Xenograft mouse models were performed as described. 4-5 week-old athymic nu/nu male mice purchased from SIBS, Shanghai. Maintain, use, and treatment of all animals in this study were in accordance with accepted standards of the Ethics Committee at ECNU. Mice weighing about 20 g were divided with six mice per group. Panc-28 tumor cells were s.c. injected (3.3 × 106 cells per mouse) into the mice. After the tumors had established (about 100 mm3), the mice were subcutaneous injected with 10 mg/kg or 50 mg/kg MA every two day. The control mice were injected with DMSO. The mice body weight and tumor sizes were recorded every two-day and the tumor size were determined by Vernier caliper measurements and calculated as length × width × height. After 36 days, mice with tumors were sacrificed.
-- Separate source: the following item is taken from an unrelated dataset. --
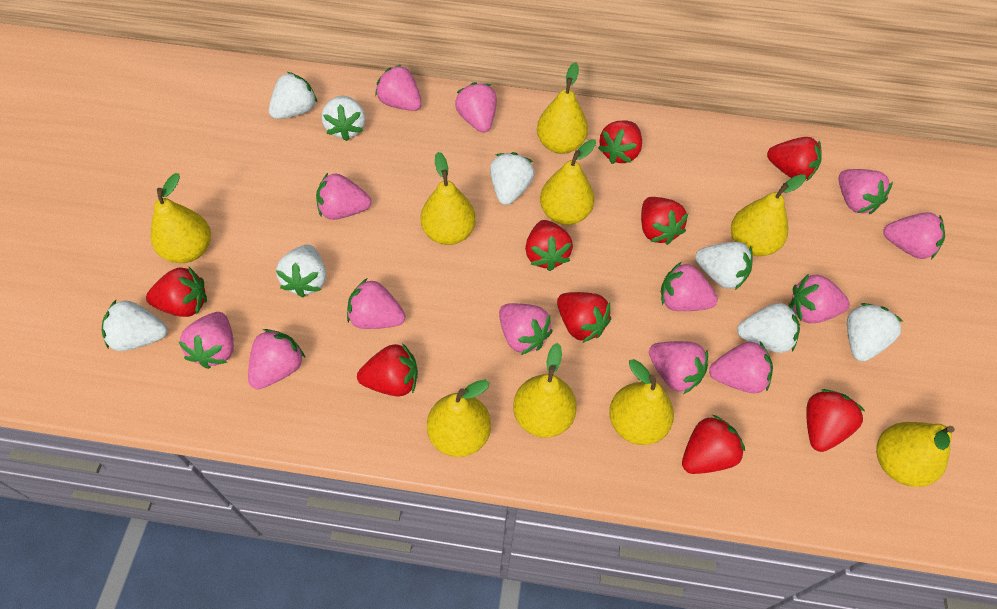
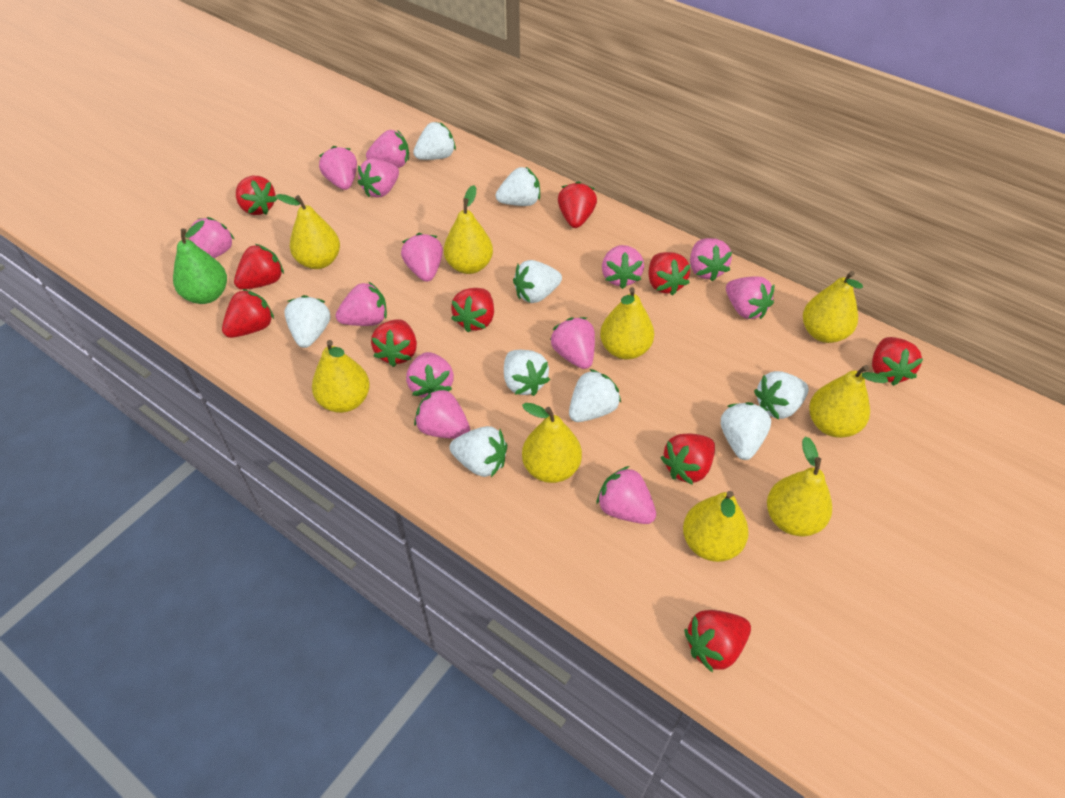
green pear: none = 0 -> [173,220,227,304] = 1
red strawberry: [146,267,207,317] [357,343,418,397] [525,220,573,271] [557,292,611,343] [598,120,642,164] [641,197,688,245] [682,415,745,474] [767,137,822,181] [806,389,865,452] = 9 -> [222,289,274,338] [234,244,284,290] [236,176,277,215] [371,319,417,367] [451,288,494,332] [558,181,597,228] [648,252,691,296] [661,434,715,485] [684,610,751,673] [872,337,923,386] = 10
white strawberry: [102,300,168,351] [269,72,317,119] [276,244,326,298] [322,96,365,141] [490,152,535,205] [695,242,753,290] [737,303,800,353] [847,303,903,362] = 8 -> [284,295,330,348] [413,122,456,160] [449,426,507,477] [496,166,540,206] [504,350,550,396] [513,260,562,303] [569,369,621,422] [721,402,771,460] [754,371,809,419] = 9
Histology and immnohistochemistry

Tumor were removed, weighed, fixed with 10% formalin, and embedded with paraffin. TUNEL assay was performed to detect apoptotic cells using the in situ Cell Death Detection kit from Chemicon according to the manufacture's instructions. The expression of Survin and Bcl-xl were examined using an immunohistochemical method described previously.

Statistical analysis

Data are represented as mean ± SD for the absolute values as indicated in the vertical axis legend of figures. The statistical significance of differential findings between experiments and controls was determined by t-test or Dunnett test as implemented by SPSS10.0 software. P values smaller than 0.05 were considered statistically significant.

Competing interests

The authors declare that they have no competing interests.

Authors' contributions

CL, ZY, CZ, WQ and LW performed the experiments, WQ and JT synthesized the compound, CL, DL, ZY, LW, JT, MQ, JL, and ML analyzed the data, CL, JL and ML designed the experiments and prepared the manuscript. All authors read and approved the final manuscript.

Acknowledgements

This work is supported by the Research Platform of Cell Signaling Networks (06DZ22923) and the Pujiang Program (09PJ1403900) from the Science and Technology Commission of Shanghai Municipality, and by a grant from National Natural Science Foundation of China (No. 30800653).